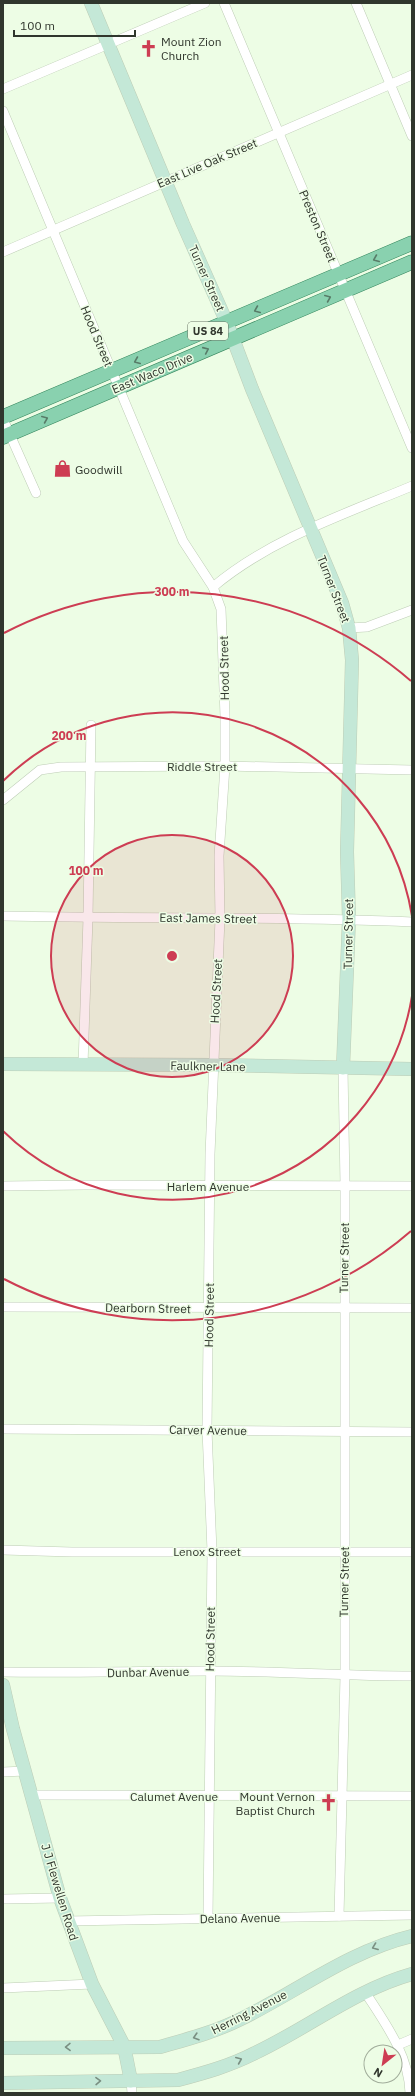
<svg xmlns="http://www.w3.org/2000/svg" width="415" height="2096" font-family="'IBM Plex Sans',sans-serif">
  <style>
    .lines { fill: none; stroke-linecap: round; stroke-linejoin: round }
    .street-casing { stroke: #becdb6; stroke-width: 10 }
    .secondary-casing { stroke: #becdb6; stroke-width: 14 }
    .primary-casing { stroke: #36875e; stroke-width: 15 }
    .street { stroke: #fff; stroke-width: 9 }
    .secondary { stroke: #c4e8d7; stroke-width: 13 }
    .primary { stroke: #89d1af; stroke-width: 14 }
    .oneway { stroke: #587c68 }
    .oneway2 { stroke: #7a8f82 }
    .ring { fill: none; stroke: #cd3d53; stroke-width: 2 }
    .labels { text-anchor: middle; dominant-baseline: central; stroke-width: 3; stroke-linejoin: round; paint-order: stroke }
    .shield { fill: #edfde5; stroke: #697264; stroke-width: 1 }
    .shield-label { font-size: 11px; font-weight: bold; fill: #30362d }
    .poi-label { font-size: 12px; fill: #30362d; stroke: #edfde5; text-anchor: start }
    .street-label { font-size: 12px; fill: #30362d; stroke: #edfde5 }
    .centre { fill: #cd3d53; stroke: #edfde5; stroke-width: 2 }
    .ring-label { font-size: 12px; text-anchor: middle; font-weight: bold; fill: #cd3d53; stroke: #edfde5; stroke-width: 3; stroke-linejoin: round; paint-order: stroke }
  </style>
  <rect width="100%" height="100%" fill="#edfde5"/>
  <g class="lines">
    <defs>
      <g id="street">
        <polyline points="224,3 412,448"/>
        <polyline points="356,3 412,136"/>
        <polyline points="3,89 205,3"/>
        <polyline points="3,111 183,541 213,587 221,609 225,716 225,766 219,856 220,919 210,1154 207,1430 212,1551 208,1919"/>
        <polyline points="3,252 412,75"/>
        <polyline points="3,419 36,493"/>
        <path d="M 213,587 C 270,539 345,514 412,486"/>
        <polyline points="349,628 367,627 412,610"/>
        <polyline points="3,800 40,770 61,767 225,766 412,770"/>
        <path d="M 3,916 C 139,919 276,916 412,922"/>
        <polyline points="83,1065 88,918 91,725"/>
        <polyline points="3,1186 85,1185 412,1186"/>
        <polyline points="3,1307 412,1308"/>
        <polyline points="3,1429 412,1432"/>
        <polyline points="3,1550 72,1552 412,1552"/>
        <path d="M 3,1672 C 72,1673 140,1671 209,1671 C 277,1671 344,1676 412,1676"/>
        <polyline points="3,1772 25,1771"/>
        <polyline points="32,1795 412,1796"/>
        <polyline points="3,1899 60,1898"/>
        <polyline points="339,1916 345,1676 345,1185 343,1068"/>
        <polyline points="67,1921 412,1915"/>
        <polyline points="3,1988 92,1984"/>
        <path d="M 365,1992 C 385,2023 409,2055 410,2093"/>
        <polyline points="398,2045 412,2039"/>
        <polyline points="131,2081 132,2093"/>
      </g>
      <g id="secondary">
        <polyline points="91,3 183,224 227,323 252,389 342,603 349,628 352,660 347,852 349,919 343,1068"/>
        <polyline points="3,1064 213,1065 412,1069"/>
        <polyline points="3,1685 13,1729 60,1898 92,1984 124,2046 131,2081"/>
        <path d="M 3,2048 L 160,2047 C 188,2039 215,2032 241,2019 C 298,1991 349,1951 412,1936"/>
        <path d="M 3,2083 L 178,2080 C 204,2073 230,2066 255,2053 C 308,2028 355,1990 412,1974"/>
      </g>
      <g id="primary">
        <polyline points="3,417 412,243"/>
        <polyline points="3,437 412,262"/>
      </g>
    </defs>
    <use href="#street" class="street-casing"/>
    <use href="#secondary" class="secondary-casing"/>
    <use href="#primary" class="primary-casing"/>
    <use href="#street" class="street"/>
    <use href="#secondary" class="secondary"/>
    <use href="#primary" class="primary"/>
  </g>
  <defs><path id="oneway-chevron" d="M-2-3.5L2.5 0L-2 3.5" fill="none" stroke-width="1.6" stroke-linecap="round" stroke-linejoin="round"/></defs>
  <g class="oneway">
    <use href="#oneway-chevron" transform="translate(376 259) rotate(157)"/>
    <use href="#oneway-chevron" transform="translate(328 298) rotate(-23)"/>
    <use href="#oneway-chevron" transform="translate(257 310) rotate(157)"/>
    <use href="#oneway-chevron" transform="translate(206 350) rotate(-24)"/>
    <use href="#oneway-chevron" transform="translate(137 361) rotate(157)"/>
    <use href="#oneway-chevron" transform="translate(45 419) rotate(-23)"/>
  </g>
  <g class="oneway2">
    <use href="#oneway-chevron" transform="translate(375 1947) rotate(159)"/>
    <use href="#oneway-chevron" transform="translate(196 2037) rotate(163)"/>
    <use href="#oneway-chevron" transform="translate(68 2047) rotate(179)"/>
    <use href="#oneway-chevron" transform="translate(239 2060) rotate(-23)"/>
    <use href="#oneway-chevron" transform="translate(98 2081) rotate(-1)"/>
  </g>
  <circle cx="172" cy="956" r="121" fill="#cd3d53" fill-opacity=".12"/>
  <g class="ring">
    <circle cx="172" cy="956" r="121"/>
    <path d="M412 996A243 243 0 0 1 3 1131M3 781A243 243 0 0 1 412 916"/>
    <path d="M411 1231A364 364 0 0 1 4 1279M4 633A364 364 0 0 1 411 681"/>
  </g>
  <defs>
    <symbol id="church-bare" viewBox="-9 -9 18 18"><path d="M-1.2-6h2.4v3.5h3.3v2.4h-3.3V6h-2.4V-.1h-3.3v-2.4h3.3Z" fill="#cd3d53" stroke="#edfde5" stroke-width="2.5" paint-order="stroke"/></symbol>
    <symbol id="shop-bare" viewBox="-9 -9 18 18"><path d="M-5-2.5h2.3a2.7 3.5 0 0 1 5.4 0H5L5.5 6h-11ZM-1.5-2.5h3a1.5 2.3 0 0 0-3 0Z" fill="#cd3d53" stroke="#edfde5" stroke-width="2.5" paint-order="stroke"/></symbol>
  </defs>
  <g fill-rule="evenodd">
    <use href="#church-bare" x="136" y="36" width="25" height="25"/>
    <use href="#shop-bare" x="50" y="456" width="25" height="25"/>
    <use href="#church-bare" x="316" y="1790" width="25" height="25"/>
  </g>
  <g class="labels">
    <rect class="shield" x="188" y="322" width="40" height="18" rx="3"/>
    <g class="shield-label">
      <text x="208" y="331">US 84</text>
    </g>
    <g class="poi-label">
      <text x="161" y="41">Mount Zion<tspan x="161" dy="14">Church</tspan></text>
      <text x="75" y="469">Goodwill</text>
      <text x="315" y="1796" text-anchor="end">Mount Vernon<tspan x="315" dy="14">Baptist Church</tspan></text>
    </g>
    <g class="street-label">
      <text transform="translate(207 163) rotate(-23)">East Live Oak Street</text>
      <text transform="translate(318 226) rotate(67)">Preston Street</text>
      <text transform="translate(207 278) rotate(66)">Turner Street</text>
      <text transform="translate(97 336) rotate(67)">Hood Street</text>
      <text transform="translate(152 373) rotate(-23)">East Waco Drive</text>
      <text transform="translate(334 589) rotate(69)">Turner Street</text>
      <text transform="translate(224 668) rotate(-91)">Hood Street</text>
      <text x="202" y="766">Riddle Street</text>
      <text transform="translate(208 918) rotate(1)">East James Street</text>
      <text transform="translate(348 934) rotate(-89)">Turner Street</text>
      <text transform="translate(216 991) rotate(-87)">Hood Street</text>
      <text transform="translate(208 1066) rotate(1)">Faulkner Lane</text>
      <text x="208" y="1186">Harlem Avenue</text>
      <text transform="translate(344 1258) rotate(-89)">Turner Street</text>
      <text transform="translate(148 1308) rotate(1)">Dearborn Street</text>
      <text transform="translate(209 1315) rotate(-89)">Hood Street</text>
      <text transform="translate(208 1430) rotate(1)">Carver Avenue</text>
      <text x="207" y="1551">Lenox Street</text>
      <text transform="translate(344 1582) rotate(-89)">Turner Street</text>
      <text transform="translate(210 1639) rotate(-89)">Hood Street</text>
      <text transform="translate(148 1672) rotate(-1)">Dunbar Avenue</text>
      <text x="174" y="1796">Calumet Avenue</text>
      <text transform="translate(60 1892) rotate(73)">J J Flewellen Road</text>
      <text transform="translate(240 1918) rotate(-1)">Delano Avenue</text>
      <text transform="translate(249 2012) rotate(-27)">Herring Avenue</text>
    </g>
  </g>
  <circle cx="172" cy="956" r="6" class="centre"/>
  <g class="ring-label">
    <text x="172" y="596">300 m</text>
    <text x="69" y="740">200 m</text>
    <text x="86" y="875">100 m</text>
  </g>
  <rect width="415" height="2096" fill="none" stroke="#30362d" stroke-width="8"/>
  <g transform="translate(383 2064) rotate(210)"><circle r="19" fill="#edfde5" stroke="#a1ad9b"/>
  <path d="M0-3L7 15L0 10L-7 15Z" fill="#cd3d53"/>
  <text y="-6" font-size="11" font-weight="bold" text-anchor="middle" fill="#30362d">N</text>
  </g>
  <path d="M14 30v6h121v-6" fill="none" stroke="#30362d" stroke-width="2"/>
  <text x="20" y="30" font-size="12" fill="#30362d" stroke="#edfde5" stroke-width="3" paint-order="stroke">100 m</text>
</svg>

━━━

WORK REQUIRED » For the word "casing", how many lines in the records above contain it? Answer with the number and nothing else.

TASK SOLUTION » 6